**What to do**
Reproduce the following lines word for word, leaving the pictures out of your answer.

[Dataset excerpts]
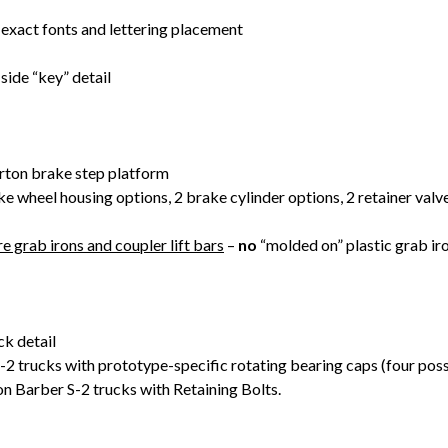
 exact fonts and lettering placement
side “key” detail
rton brake step platform
ke wheel housing options, 2 brake cylinder options, 2 retainer va
e grab irons and coupler lift bars
–
no
“molded on” plastic grab iro
k detail
 trucks with prototype-specific rotating bearing caps (four poss
n Barber S-2 trucks with Retaining Bolts.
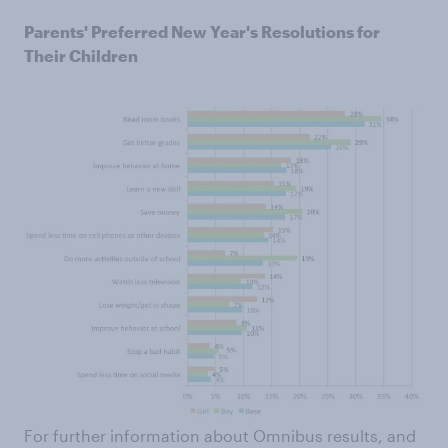
Parents' Preferred New Year's Resolutions for
Their Children
For further information about Omnibus results, and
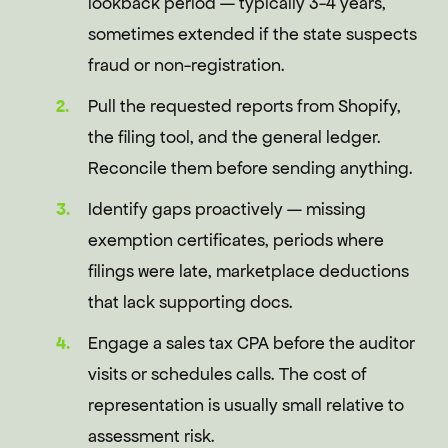
lookback period — typically 3-4 years,
sometimes extended if the state suspects
fraud or non-registration.
Pull the requested reports from Shopify,
the filing tool, and the general ledger.
Reconcile them before sending anything.
Identify gaps proactively — missing
exemption certificates, periods where
filings were late, marketplace deductions
that lack supporting docs.
Engage a sales tax CPA before the auditor
visits or schedules calls. The cost of
representation is usually small relative to
assessment risk.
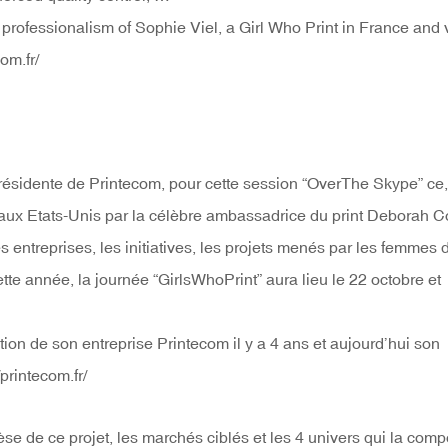
rofessionalism of Sophie Viel, a Girl Who Print in France and v
om.fr/
 présidente de Printecom, pour cette session “OverThe Skype” ce,
 aux Etats-Unis par la célèbre ambassadrice du print Deborah C
 les entreprises, les initiatives, les projets menés par les femmes 
te année, la journée “GirlsWhoPrint” aura lieu le 22 octobre et
ion de son entreprise Printecom il y a 4 ans et aujourd’hui son
printecom.fr/
èse de ce projet, les marchés ciblés et les 4 univers qui la comp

**Your solution**
 exact fonts and lettering placement
side “key” detail
rton brake step platform
ke wheel housing options, 2 brake cylinder options, 2 retainer va
e grab irons and coupler lift bars
–
no
“molded on” plastic grab iro
k detail
 trucks with prototype-specific rotating bearing caps (four poss
n Barber S-2 trucks with Retaining Bolts.
Parents' Preferred New Year's Resolutions for
Their Children
For further information about Omnibus results, and
lookback period — typically 3-4 years,
sometimes extended if the state suspects
fraud or non-registration.
Pull the requested reports from Shopify,
the filing tool, and the general ledger.
Reconcile them before sending anything.
Identify gaps proactively — missing
exemption certificates, periods where
filings were late, marketplace deductions
that lack supporting docs.
Engage a sales tax CPA before the auditor
visits or schedules calls. The cost of
representation is usually small relative to
assessment risk.
rofessionalism of Sophie Viel, a Girl Who Print in France and v
om.fr/
 présidente de Printecom, pour cette session “OverThe Skype” ce,
 aux Etats-Unis par la célèbre ambassadrice du print Deborah C
 les entreprises, les initiatives, les projets menés par les femmes 
te année, la journée “GirlsWhoPrint” aura lieu le 22 octobre et
ion de son entreprise Printecom il y a 4 ans et aujourd’hui son
printecom.fr/
èse de ce projet, les marchés ciblés et les 4 univers qui la comp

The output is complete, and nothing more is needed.